Let’s try this experiment: Can you take a sampling of your domains that have failed, and submit them every five minutes against unboundtest.com and see if you get consistent success vs intermittent failures? It should be possible to script this with curl.
No API reference, I’m afraid (it’s not really robust enough to be an API, but decent enough for this one-off test). Simulating the form submit should be fine.
DNSSPY.io shows:
All IPv6 nameservers are hosted by the same provider (AS16509 - AMAZON-02 - Amazon.com, Inc., US). Consider spreading the nameservers across multiple DNS providers for increased redundancy.
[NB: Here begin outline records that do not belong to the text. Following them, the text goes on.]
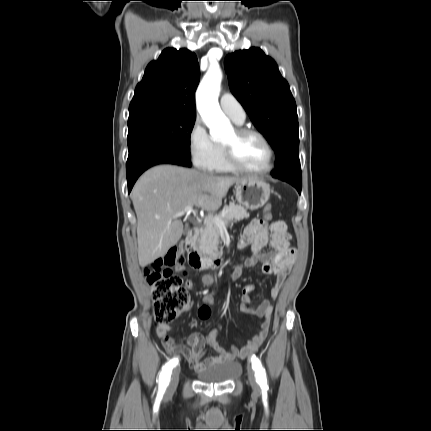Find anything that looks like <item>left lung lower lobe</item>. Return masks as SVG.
Returning <instances> with one entry per match:
<instances>
[{
  "label": "left lung lower lobe",
  "mask_w": 431,
  "mask_h": 431,
  "mask_svg": "<svg viewBox=\"0 0 431 431\" xmlns=\"http://www.w3.org/2000/svg\"><path fill=\"white\" fill-rule=\"evenodd\" d=\"M275 178H279L283 181H286L288 183H290L291 185H293L297 191L299 192V194L301 193V187H302V179L301 177H294V176H288V175H280L277 176Z\"/></svg>",
  "instance_id": "1"
}]
</instances>
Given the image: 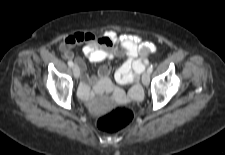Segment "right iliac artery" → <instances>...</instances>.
Here are the masks:
<instances>
[{"instance_id": "obj_1", "label": "right iliac artery", "mask_w": 225, "mask_h": 155, "mask_svg": "<svg viewBox=\"0 0 225 155\" xmlns=\"http://www.w3.org/2000/svg\"><path fill=\"white\" fill-rule=\"evenodd\" d=\"M68 65H69V67H73L74 66L72 61H68Z\"/></svg>"}]
</instances>
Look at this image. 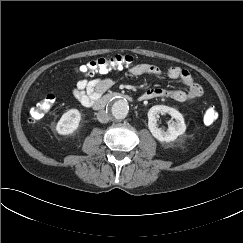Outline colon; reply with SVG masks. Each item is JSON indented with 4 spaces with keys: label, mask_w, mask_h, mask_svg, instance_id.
Masks as SVG:
<instances>
[{
    "label": "colon",
    "mask_w": 243,
    "mask_h": 243,
    "mask_svg": "<svg viewBox=\"0 0 243 243\" xmlns=\"http://www.w3.org/2000/svg\"><path fill=\"white\" fill-rule=\"evenodd\" d=\"M133 57L126 54H116L111 57H99L82 65L78 71L85 76H93L97 73H106L112 68L128 66L133 62ZM55 95L49 93L30 111L32 121L40 120L55 103ZM218 114L213 107H209L204 112V122L207 125L213 124L217 120Z\"/></svg>",
    "instance_id": "5ec220e1"
}]
</instances>
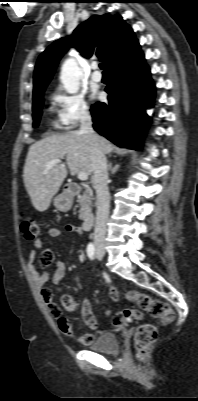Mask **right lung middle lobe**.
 <instances>
[{"label":"right lung middle lobe","mask_w":198,"mask_h":401,"mask_svg":"<svg viewBox=\"0 0 198 401\" xmlns=\"http://www.w3.org/2000/svg\"><path fill=\"white\" fill-rule=\"evenodd\" d=\"M43 106V92L33 97V127H37L39 124L40 116L42 114L41 109Z\"/></svg>","instance_id":"1"}]
</instances>
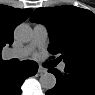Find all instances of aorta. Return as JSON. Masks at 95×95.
<instances>
[{
    "mask_svg": "<svg viewBox=\"0 0 95 95\" xmlns=\"http://www.w3.org/2000/svg\"><path fill=\"white\" fill-rule=\"evenodd\" d=\"M14 36L19 41L28 42L33 36V30L28 24L21 23L15 28ZM39 81L41 86L46 90L53 89L56 85L55 75L48 72L42 74Z\"/></svg>",
    "mask_w": 95,
    "mask_h": 95,
    "instance_id": "1",
    "label": "aorta"
}]
</instances>
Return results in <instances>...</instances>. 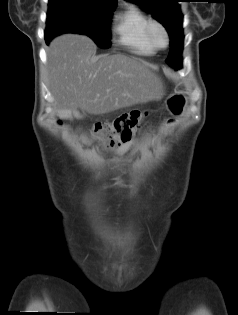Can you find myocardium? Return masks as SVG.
Listing matches in <instances>:
<instances>
[{"label":"myocardium","mask_w":238,"mask_h":315,"mask_svg":"<svg viewBox=\"0 0 238 315\" xmlns=\"http://www.w3.org/2000/svg\"><path fill=\"white\" fill-rule=\"evenodd\" d=\"M158 31L161 33L163 41L158 42L155 38V32ZM147 36L151 44L156 49H163L169 44V34L165 25L159 20H150L147 26Z\"/></svg>","instance_id":"obj_1"}]
</instances>
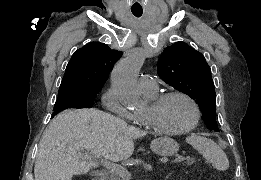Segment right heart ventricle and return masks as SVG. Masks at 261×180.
Masks as SVG:
<instances>
[{"instance_id": "e07e8e85", "label": "right heart ventricle", "mask_w": 261, "mask_h": 180, "mask_svg": "<svg viewBox=\"0 0 261 180\" xmlns=\"http://www.w3.org/2000/svg\"><path fill=\"white\" fill-rule=\"evenodd\" d=\"M145 94H146V96H153V95H155L156 93L153 92V93H145Z\"/></svg>"}]
</instances>
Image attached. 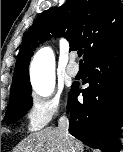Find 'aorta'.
<instances>
[{"instance_id": "obj_1", "label": "aorta", "mask_w": 123, "mask_h": 152, "mask_svg": "<svg viewBox=\"0 0 123 152\" xmlns=\"http://www.w3.org/2000/svg\"><path fill=\"white\" fill-rule=\"evenodd\" d=\"M31 82L34 91L48 97L55 87V57L51 48L43 47L35 54L31 63Z\"/></svg>"}]
</instances>
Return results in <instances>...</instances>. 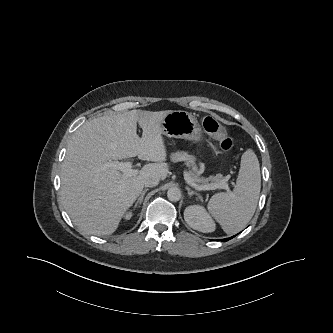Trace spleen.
I'll return each instance as SVG.
<instances>
[{"label":"spleen","instance_id":"obj_1","mask_svg":"<svg viewBox=\"0 0 333 333\" xmlns=\"http://www.w3.org/2000/svg\"><path fill=\"white\" fill-rule=\"evenodd\" d=\"M261 189L259 161L253 150L241 157L236 185L231 192L214 194L207 208L227 234L241 231L253 217Z\"/></svg>","mask_w":333,"mask_h":333}]
</instances>
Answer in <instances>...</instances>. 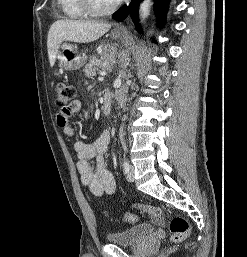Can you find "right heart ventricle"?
Returning <instances> with one entry per match:
<instances>
[{
	"instance_id": "obj_1",
	"label": "right heart ventricle",
	"mask_w": 247,
	"mask_h": 257,
	"mask_svg": "<svg viewBox=\"0 0 247 257\" xmlns=\"http://www.w3.org/2000/svg\"><path fill=\"white\" fill-rule=\"evenodd\" d=\"M58 4L64 17L68 19H80L87 16L81 8L79 0H58Z\"/></svg>"
}]
</instances>
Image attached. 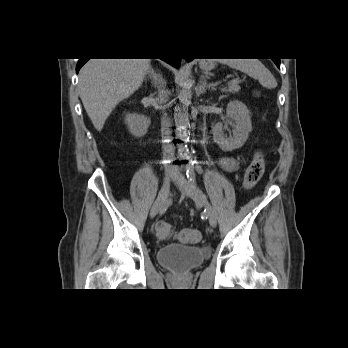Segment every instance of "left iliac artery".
<instances>
[{
	"label": "left iliac artery",
	"instance_id": "obj_1",
	"mask_svg": "<svg viewBox=\"0 0 348 348\" xmlns=\"http://www.w3.org/2000/svg\"><path fill=\"white\" fill-rule=\"evenodd\" d=\"M186 175L189 183L192 185H196V176L194 171L192 169H188Z\"/></svg>",
	"mask_w": 348,
	"mask_h": 348
}]
</instances>
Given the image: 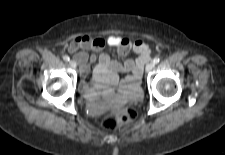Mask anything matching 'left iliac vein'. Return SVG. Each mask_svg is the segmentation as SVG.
<instances>
[{
	"mask_svg": "<svg viewBox=\"0 0 225 155\" xmlns=\"http://www.w3.org/2000/svg\"><path fill=\"white\" fill-rule=\"evenodd\" d=\"M154 66H155L154 62L148 63L146 68H145V71L150 72L154 68Z\"/></svg>",
	"mask_w": 225,
	"mask_h": 155,
	"instance_id": "1",
	"label": "left iliac vein"
}]
</instances>
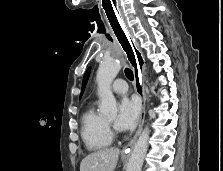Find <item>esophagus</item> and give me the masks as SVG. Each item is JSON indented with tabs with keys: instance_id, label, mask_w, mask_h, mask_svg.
Instances as JSON below:
<instances>
[{
	"instance_id": "1",
	"label": "esophagus",
	"mask_w": 223,
	"mask_h": 171,
	"mask_svg": "<svg viewBox=\"0 0 223 171\" xmlns=\"http://www.w3.org/2000/svg\"><path fill=\"white\" fill-rule=\"evenodd\" d=\"M106 12L110 22V29L114 31L117 39L127 54V60H129L133 68L135 76V89L141 98V114L138 129L133 139L123 148V152L128 153L135 145L137 137L139 136L144 124L146 94L143 82V73L145 69V60L138 44L136 43L135 39L132 38L130 30H127L123 13H109L107 10Z\"/></svg>"
}]
</instances>
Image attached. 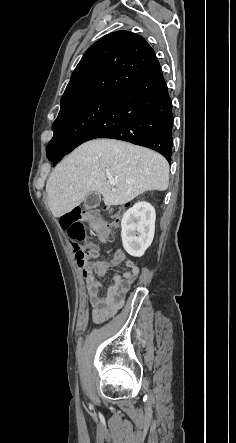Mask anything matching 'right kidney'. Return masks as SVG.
<instances>
[{"label": "right kidney", "mask_w": 236, "mask_h": 443, "mask_svg": "<svg viewBox=\"0 0 236 443\" xmlns=\"http://www.w3.org/2000/svg\"><path fill=\"white\" fill-rule=\"evenodd\" d=\"M155 219L154 207L143 201L125 212L121 221V238L128 254L140 257L145 253L154 238Z\"/></svg>", "instance_id": "obj_1"}]
</instances>
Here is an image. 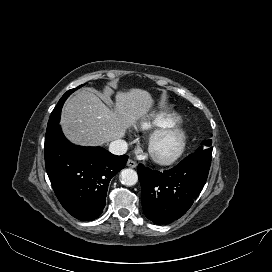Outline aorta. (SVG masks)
Here are the masks:
<instances>
[{"label": "aorta", "mask_w": 272, "mask_h": 272, "mask_svg": "<svg viewBox=\"0 0 272 272\" xmlns=\"http://www.w3.org/2000/svg\"><path fill=\"white\" fill-rule=\"evenodd\" d=\"M120 178H121V182L127 186H133L138 181L137 172L133 169H130V168L123 169L121 171Z\"/></svg>", "instance_id": "obj_1"}]
</instances>
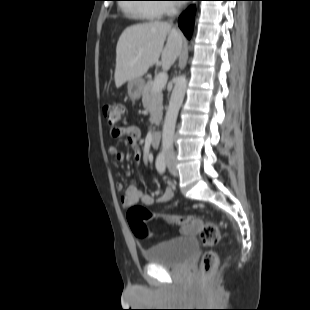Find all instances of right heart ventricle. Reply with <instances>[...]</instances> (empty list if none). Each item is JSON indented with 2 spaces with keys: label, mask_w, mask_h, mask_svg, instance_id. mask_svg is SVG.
<instances>
[{
  "label": "right heart ventricle",
  "mask_w": 310,
  "mask_h": 310,
  "mask_svg": "<svg viewBox=\"0 0 310 310\" xmlns=\"http://www.w3.org/2000/svg\"><path fill=\"white\" fill-rule=\"evenodd\" d=\"M158 5V4H157ZM154 4H138L130 7L131 14L139 17L142 20H154L161 15L160 9Z\"/></svg>",
  "instance_id": "1"
}]
</instances>
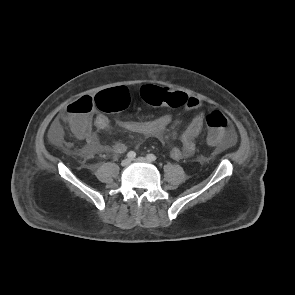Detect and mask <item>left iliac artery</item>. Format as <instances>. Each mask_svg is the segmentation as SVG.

I ran my own Unbound-based test for an hour at 1m intervals across those domains, with a fresh libunbound instance every interval, and didn’t get any resolver errors.
Edit: 24h later, no SERVFAILs and no slow queries apart from a weird spike that happened one time, and could have easily been a local condition:
I also had a persistent false CAA failure for mx2.slxh.nl (again). The failure disappeared after I requested the cert from another machine, after which requesting a cert from the original machine also worked.
Maybe rare failures are cached somehow?
Edit: same for a large set of other .slxh.nl domains: works from one host, not from another.